[STATED GOAL A] In the forum thread about Pond's blocked message queue, what is an unmerged ACK said to be?
[STATED GOAL B] Resume the forum thread about Pond's blocked message queue, picking up right after its final sentence.

-- Begin TEXT PASSAGE --

Could you post the error messages? Are you sure it's the ratchet and not the group signature scheme? I didn't think the server knows anything about the ratchet.

I've had normal messages block the queue when a contact's state got messed up too, and the server continuously rejected the message, but afaik that's due to the signature scheme. In fact, I'd think all messages rejected by the server go through processMessageSent here : https://github.com/agl/pond/blob/master/client/network.go#L586

In theory, moveContactsMessagesToEndOfQueue addresses these issues, but I'd agree something strange does happen occasionally : https://github.com/agl/pond/blob/master/client/cli.go#L1138 https://github.com/agl/pond/blob/master/client/network.go#L975

We should probably add some sort of retry count to queuedMessage, increment it in processMessageSent, and use c.logEvent to attach an error to the contact.

Also, an unmerged ACK is a message with a zero body length, so a quick fix for the CLI, and GUI with restart, is to add a body like "ACK failed too many times" to any ACKs with too many retries. And if you must edit your pond state file then you could merely add a body to the bad ACK. ref : https://github.com/agl/pond/blob/master/client/network.go#L115 https://github.com/agl/pond/blob/master/client/cli.go#L914

david415 commented 9 years ago

unfortunately i did not keep a copy of the error message but i think it is the group sig not ratchet... i think it said: DELIVERY SIGNATURE INVALID

burdges commented 9 years ago

I'm experiencing a similar issue in messaging a collaborator right now, so I'll try to debug this.

-- End TEXT PASSAGE --
-- Begin INFORMATION SUPPLIED --

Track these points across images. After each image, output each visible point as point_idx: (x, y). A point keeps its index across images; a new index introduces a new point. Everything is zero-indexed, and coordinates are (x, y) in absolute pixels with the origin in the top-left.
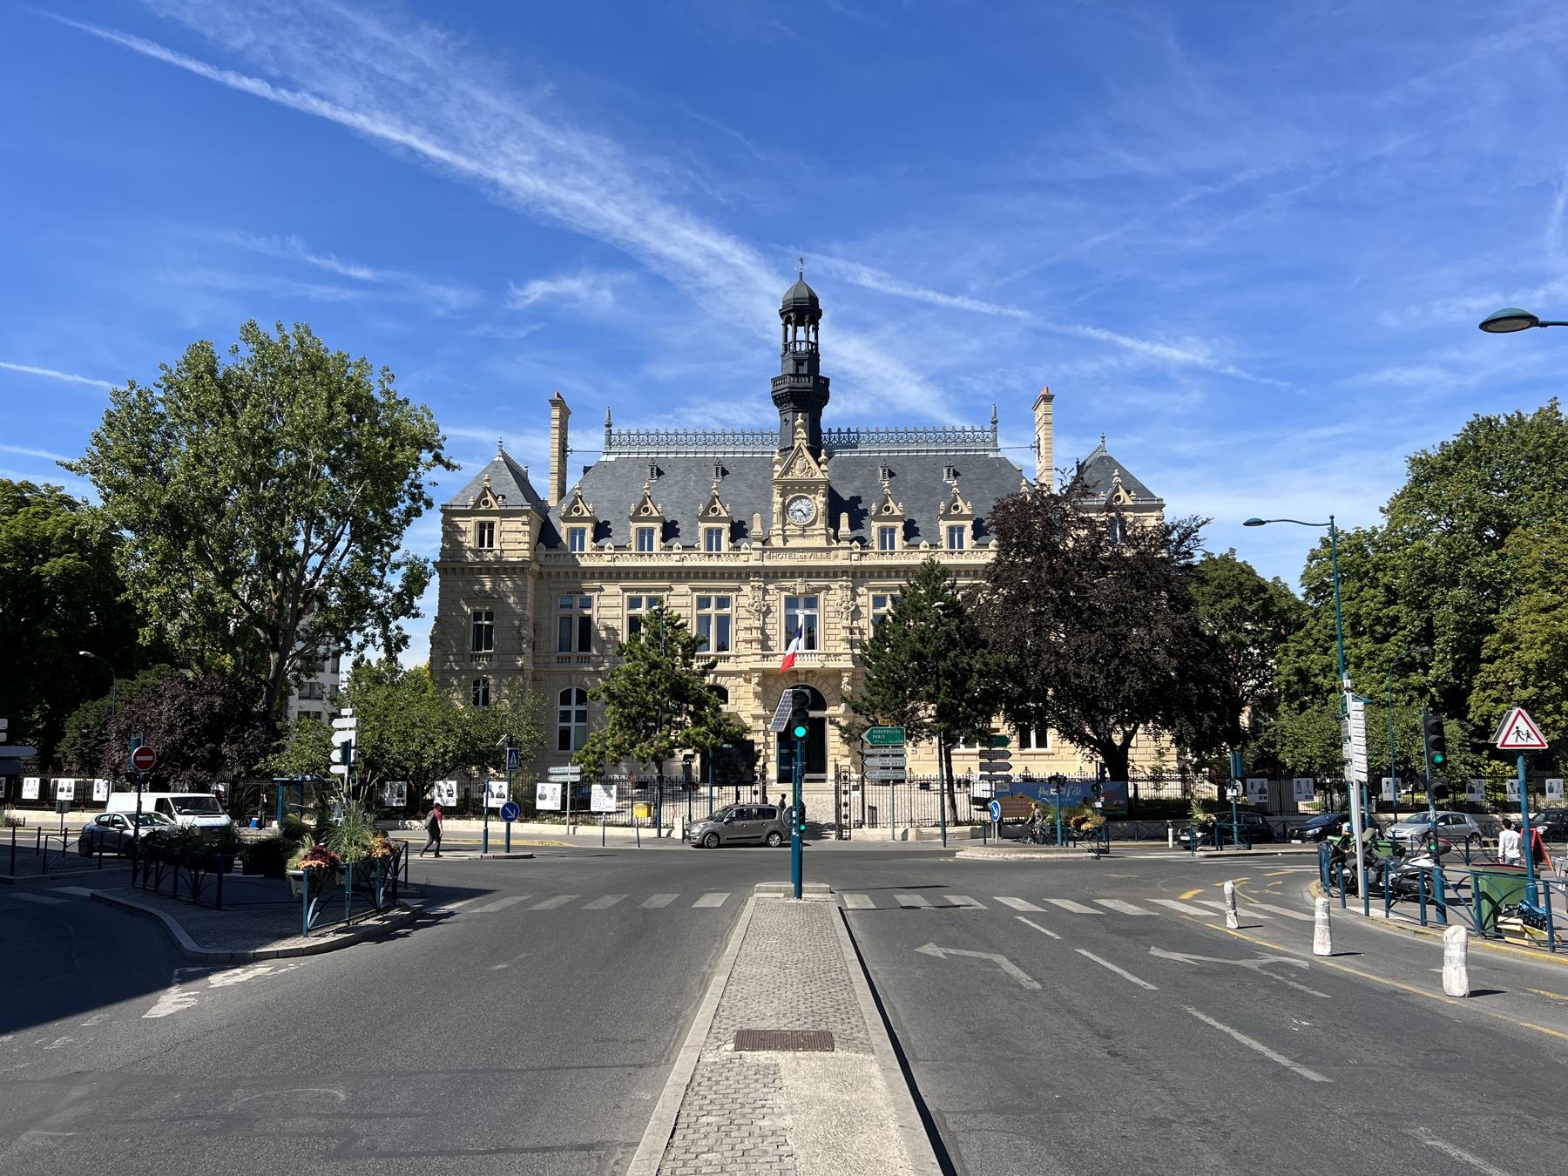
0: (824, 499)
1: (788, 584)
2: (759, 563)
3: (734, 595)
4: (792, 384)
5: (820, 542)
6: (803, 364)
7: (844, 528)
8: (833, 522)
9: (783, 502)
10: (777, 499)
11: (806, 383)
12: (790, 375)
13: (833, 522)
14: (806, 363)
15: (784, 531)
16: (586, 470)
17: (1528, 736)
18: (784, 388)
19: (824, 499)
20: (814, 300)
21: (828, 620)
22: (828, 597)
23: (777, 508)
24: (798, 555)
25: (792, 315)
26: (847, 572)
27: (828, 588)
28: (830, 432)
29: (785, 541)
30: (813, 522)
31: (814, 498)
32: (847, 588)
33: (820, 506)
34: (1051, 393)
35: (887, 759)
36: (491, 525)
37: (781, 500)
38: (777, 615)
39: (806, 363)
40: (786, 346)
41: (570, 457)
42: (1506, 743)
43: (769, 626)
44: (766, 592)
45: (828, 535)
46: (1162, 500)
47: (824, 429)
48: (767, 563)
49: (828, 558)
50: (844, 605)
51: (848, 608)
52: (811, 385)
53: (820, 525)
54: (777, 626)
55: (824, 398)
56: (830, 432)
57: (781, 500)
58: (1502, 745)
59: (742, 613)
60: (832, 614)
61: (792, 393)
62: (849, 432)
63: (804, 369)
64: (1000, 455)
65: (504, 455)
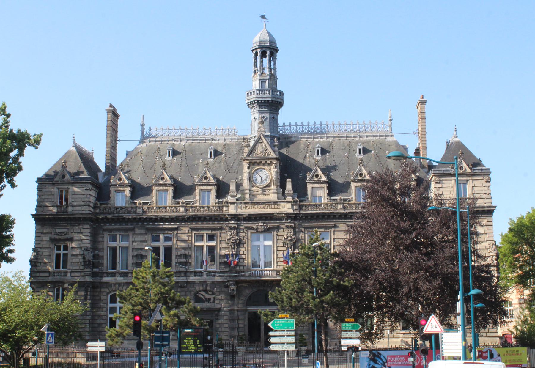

-- End INFORMATION SUPPLIED --

[RESULT A] An unmerged ACK is a message with a zero body length.

[RESULT B]
If I attempt to message Ram then all messages remain blocked indefinitely with DELIVERY_SIGNATURE_INVALID until I remove the message to Ram and quite and restart pond.

There is some chance the problem is related to sending an ACK to an old message, but I believe the problem is that moveContactsMessagesToEndOfQueue does not work correctly.

agl commented 9 years ago

DELIVERY_SIGNATURE_INVALID means that something has gone very wrong: either your group member private key is incorrect, the contact has changed theirs somehow, or the server's group public key is corrupt.

Can the contact receive messages from anyone else? If so, then that suggests the former. Did this happen after a revocation by the contact?

leif commented 9 years ago

Apologies for neglecting to report this!

I've seen DELIVERY_SIGNATURE_INVALID happen to three of my contacts. As far as I know, it happened with all of their contacts at once after they did a revocation - they can still send messages, but nobody can send messages to them.

I believe that at least one of the three still has the affected state file and would likely be willing to help figure out what happened. Probably another issue should be opened about this.

As to the feature request in this issue, when the DELIVERY_SIGNATURE_INVALID bug is fixed it won't be necessary, but meanwhile here is a very small patch to display empty (ack) messages in the cli so that they can be deleted: https://github.com/leif/pond/commit/a34813875dae91de3501ee38e914fbc3c872e819

leif commented 9 years ago

Actually, the first person I had this happen with could still send messages to me, but the latest one cannot - I received a message from them but got the "Failed to decrypt message" error.

burdges commented 9 years ago

I've frequently gotten DELIVERY_SIGNATURE_INVALID when a contact deletes someone, or maybe it's when they add someone. It usually just goes away like GENERATION_REVOKED, actually I've at least once gotten GENERATION_REVOKED followed by DELIVERY_SIGNATURE_INVALID.

I've submitted a patch that makes moveContactsMessagesToEndOfQueue log whenever it runs : https://github.com/burdges/pond/commit/5e4110d794ebac4197b70a66c3750295208ffabb

I've reproduced the following test scenario :

I send messages to Leif, Ram Vedam, and David in that order. Lief's message gets sent fine. Ram's message repeatedly generates the following error. And David's message does not send.

 Oct 29 16:02:23: Starting message transmission to pondserver://ICYUHSAYGIXTKYKXSAHIBWEAQCTEF26WUWEPOVC764WYELCJMUPA@jb644zapje5dvgk3.onion
 Oct 29 16:02:29: Moving messages to Ram Vedam to the end of the queue.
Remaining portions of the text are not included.